Recently, the Japan Medical Association protested the government's desire to increase the number of medical schools as a means of solving the doctor shortage. The JMA says that more physicians will undermine the pay potential of all doctors and points to the situation of dentists, whose average salaries have decreased markedly in recent years due to a glut.

In a society aging as rapidly as Japan's is, you can never have too many doctors, but dentists? As a medical practice, dentistry tends to be self-defeating. The better job dentists do in promoting oral hygiene, the less there is for them to do. Like America in the '50s and '60s, Japan became more aware of dental health in the '80s and '90s and people spent more money on their teeth and those of their children. Such a development had two outcomes: More young people turned to dentistry as a career, and people's teeth became healthier. Since the latter meant that people required less capital-intensive dental work in the long run, dentists on the whole made less money, especially since their numbers grew as the years progressed.

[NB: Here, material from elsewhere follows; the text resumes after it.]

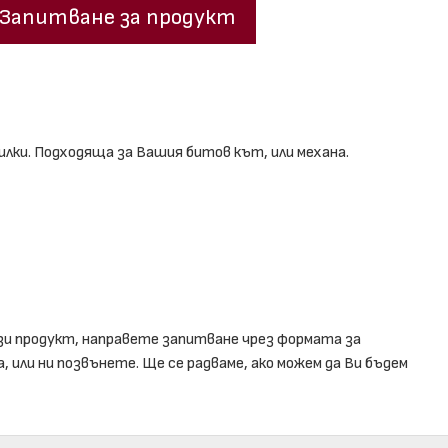
Запитване за продукт
илки. Подходяща за Вашия битов кът, или механа.
зи продукт, направете запитване чрез формата за
 или ни позвънете. Ще се радваме, ако можем да Ви бъдем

Consequently, fewer students are opting for careers in dentistry, which is bad news for dentistry schools, especially private ones. According to a recent article in the Asahi Shimbun, the number of university students who said they "wanted to enter dentistry" dropped below 10,000 for the first time in 2008. A year later that number had plummeted to less than 5,000. This year, the number of applicants to the nation's 17 private dentistry schools is less than the number of openings.